## What to do
Answer with the number of lines in the records that contain "Twist" and with nothing else.

_ _ _

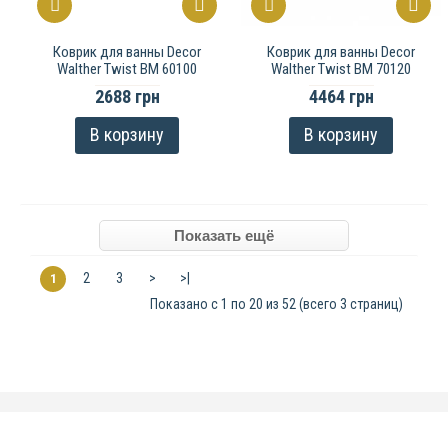
Коврик для ванны Decor
Коврик для ванны Decor
Walther Twist BM 60100
Walther Twist BM 70120
2688 грн
4464 грн
В корзину
В корзину
2
3
>
>|
1
Показано с 1 по 20 из 52 (всего 3 страниц)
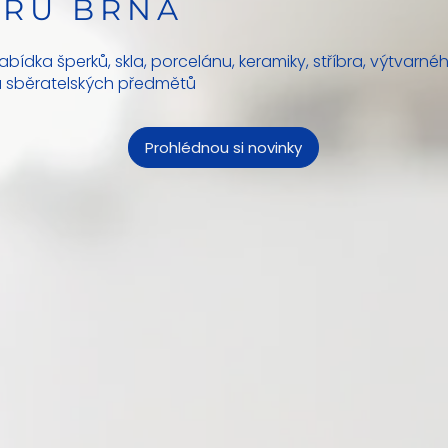
TRU BRNA
abídka šperků, skla, porcelánu, keramiky, stříbra, výtvarné
 sběratelských předmětů
Prohlédnou si novinky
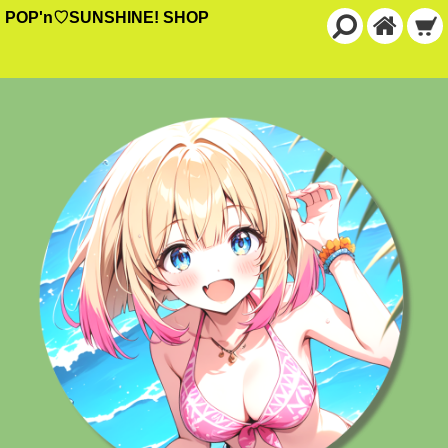
POP'n♡SUNSHINE! SHOP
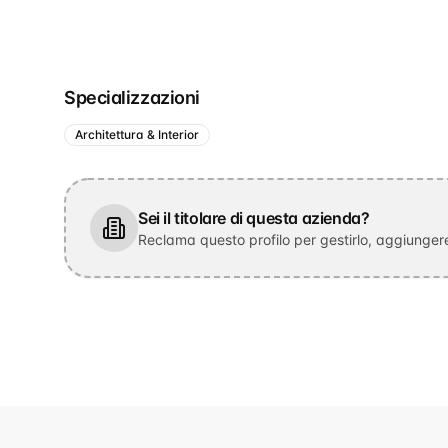
Specializzazioni
Architettura & Interior
Sei il titolare di questa azienda?
Reclama questo profilo per gestirlo, aggiungere 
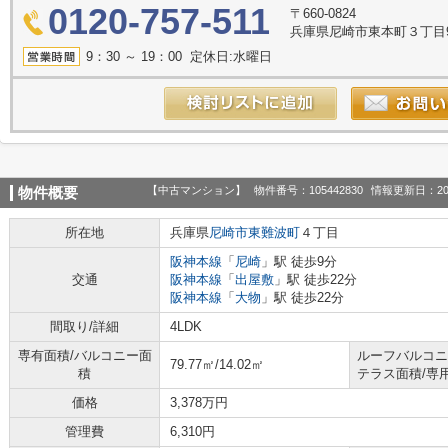
0120-757-511
〒660-0824
兵庫県尼崎市東本町３丁目9
9：30 ～ 19：00 定休日:水曜日
【中古マンション】
物件番号：105442830
情報更新日：20
物件概要
所在地
兵庫県
尼崎市
東難波町
４丁目
阪神本線
「
尼崎
」駅 徒歩9分
交通
阪神本線
「
出屋敷
」駅 徒歩22分
阪神本線
「
大物
」駅 徒歩22分
間取り/詳細
4LDK
専有面積/バルコニー面
ルーフバルコニ
79.77㎡/14.02㎡
積
テラス面積/専
価格
3,378万円
管理費
6,310円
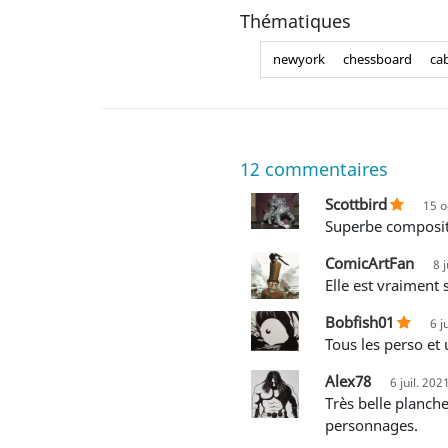
Thématiques
newyork
chessboard
ca
12
commentaires
Scottbird
15 o
Superbe composi
ComicArtFan
8 
Elle est vraiment
Bobfish01
6 j
Tous les perso et
Alex78
6 juil. 202
Très belle planche. Malgré son âge, elle reste très moderne dans sa construction, son encrage et le design des
personnages.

_ _ _

## Exercise output
2